Le chef du Parti vert, Brantner, sur l’Iran« Il est absurde que le chancelier Merz célèbre cela comme un succès »
Le chancelier Merz est soulagé par l’accord de paix entre l’Iran et les États-Unis. Le chef des Verts, Brantner, ne comprend pas le traitement servile de Merz à l’égard du président américain Trump : il n’y a aucune raison de se féliciter et un déploiement de la Bundeswehr dans la région ne pourrait pas non plus être automatique.
La chef du Parti Vert, Franziska Brantner, a vivement critiqué l’accord signé entre les États-Unis et l’Iran. « C’est bien sûr bien si les armes se taisent maintenant. Mais il est absurde que le chancelier Merz célèbre cela comme un succès », a déclaré Brantner à l’émission Frühstart de ntv. Leur conclusion est bien plus critique que celle de la chancelière : « En fin de compte, une guerre déclenchée par Trump a pris fin, et à la fin, nous tous, en Occident, sommes dans une situation pire qu’au début de la guerre. »
Trump a signé le document à Versailles, en France, où il a été reçu par le président français Emmanuel Macron à la fin du sommet du G7 au palais. Selon le médiateur pakistanais, l’accord-cadre entrera en vigueur immédiatement. Selon l’accord, l’Iran rouvrira immédiatement le détroit d’Ormuz et les États-Unis lèveront immédiatement le blocus naval des ports iraniens. Outre Trump, le président iranien Massoud Peseschkian avait également signé l’accord.
Brantner s’est expressément opposé aux félicitations adressées au président américain. «Il n’y a aucune raison d’acclamer ou de féliciter le président maintenant», a déclaré le chef du Parti vert. Au lieu de « nier la réalité », le chancelier Merz doit « commencer à agir de manière cohérente et européenne ».
Brantner a également critiqué l’alignement du sommet du G7 sur les souhaits de Trump et a accusé le gouvernement fédéral de manquer d’indépendance stratégique. « Je pense vraiment que cette sollicitude est erronée », a-t-elle déclaré, faisant référence au rôle de l’Allemagne. Comme alternative, elle a appelé à « une action européenne enfin vraiment cohérente » et au développement d’une union européenne de la défense : « Nous ne pouvons pas constamment dépendre des caprices d’un président Trump ». Brantner a expressément exigé que cela se fasse indépendamment des États-Unis. « Cela n’arrivera pas du jour au lendemain. Nous devons commencer maintenant. »

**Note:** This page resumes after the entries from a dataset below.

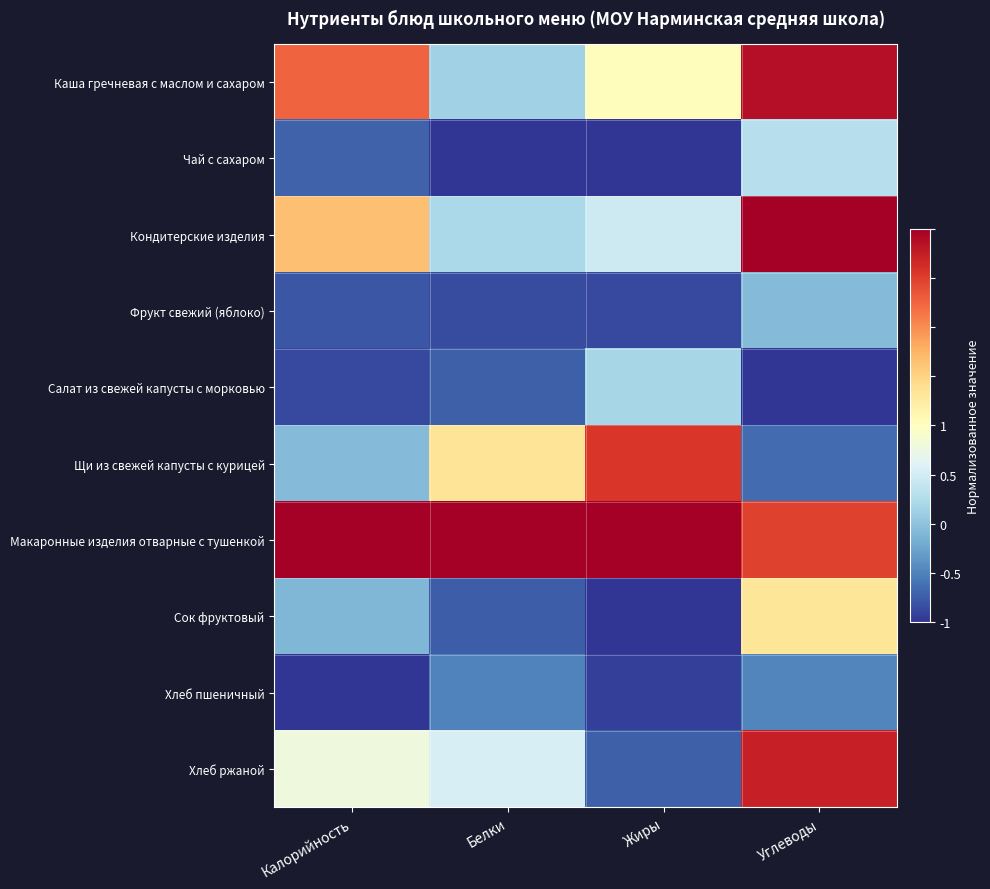

Reading right to left, list all the values displayed in this chart.

Каша гречневая с маслом и сахаром: Углеводы=0.9	Жиры=0.0	Белки=-0.4	Калорийность=0.6
Чай с сахаром: Углеводы=-0.4	Жиры=-1.0	Белки=-1.0	Калорийность=-0.9
Кондитерские изделия: Углеводы=1.0	Жиры=-0.3	Белки=-0.4	Калорийность=0.3
Фрукт свежий (яблоко): Углеводы=-0.5	Жиры=-0.9	Белки=-0.9	Калорийность=-0.9
Салат из свежей капусты с морковью: Углеводы=-1.0	Жиры=-0.4	Белки=-0.9	Калорийность=-0.9
Щи из свежей капусты с курицей: Углеводы=-0.8	Жиры=0.8	Белки=0.2	Калорийность=-0.5
Макаронные изделия отварные с тушенкой: Углеводы=0.7	Жиры=1.0	Белки=1.0	Калорийность=1.0
Сок фруктовый: Углеводы=0.2	Жиры=-1.0	Белки=-0.9	Калорийность=-0.5
Хлеб пшеничный: Углеводы=-0.7	Жиры=-1.0	Белки=-0.7	Калорийность=-1.0
Хлеб ржаной: Углеводы=0.9	Жиры=-0.9	Белки=-0.2	Калорийность=-0.1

Brantner s’inquiète du déploiement allemand d’Ormuz
Dans le même temps, elle a exprimé de vives inquiétudes quant au déploiement de soldats allemands dans le détroit d’Ormuz. « Je ne connais pas encore de mandat. Et pour être honnête, j’ai beaucoup de questions », a déclaré Brantner. Ces questions sont les suivantes : « Y a-t-il un mandat de l’ONU pour cela ? Qui est réellement censé garantir cela ? Pour qui ? Contre qui ? Quel est exactement l’accord ? »
Le gouvernement fédéral a promis de fournir un bateau de chasse aux mines et un navire de ravitaillement pour sécuriser l’importante route commerciale à la fin de la guerre en Iran. Les deux navires se trouvent déjà en Méditerranée orientale. Le chancelier Merz a commenté mercredi un éventuel déploiement. Il suppose que le Bundestag décidera du mandat requis pour un éventuel déploiement de la Bundeswehr dans le détroit d’Ormuz juste avant les vacances parlementaires d’été de juillet.
Pour un tel mandat, le Bundestag a besoin d’une majorité simple. Si tous les membres des groupes parlementaires CDU/CSU et SPD étaient d’accord, les votes des Verts ne seraient pas nécessaires. Mais la coalition ne dispose que d’une courte majorité de douze voix.
Brantner a souligné que sans faits clairs, son parti ne pourrait pas prendre de décision. « Une fois que nous en serons sûrs, nous l’examinerons de très près. Mais nous devons d’abord connaître les faits », a expliqué Brantner. Interrogée sur l’accord général, elle a répondu : « Non. Dans cette situation avec le président Trump, où quelque chose peut changer chaque semaine, je ne donne pas de chèque en blanc. Nous voulons d’abord savoir : de quoi s’agit-il réellement ? Quel est le rôle exact ? Et surtout, quel est l’objectif ? »
Face aux risques pour les soldats allemands, Brantner a une nouvelle fois évoqué des questions ouvertes. « J’espère que le gouvernement fédéral pourra répondre à cette question. Nous ne donnerons pas de réponse avant cette date », a-t-elle déclaré. Dans le même temps, elle critique le manque d’intégration européenne de Washington : cela montre une fois de plus que le président Trump « n’est pas particulièrement fiable » et n’implique pas suffisamment ses partenaires européens.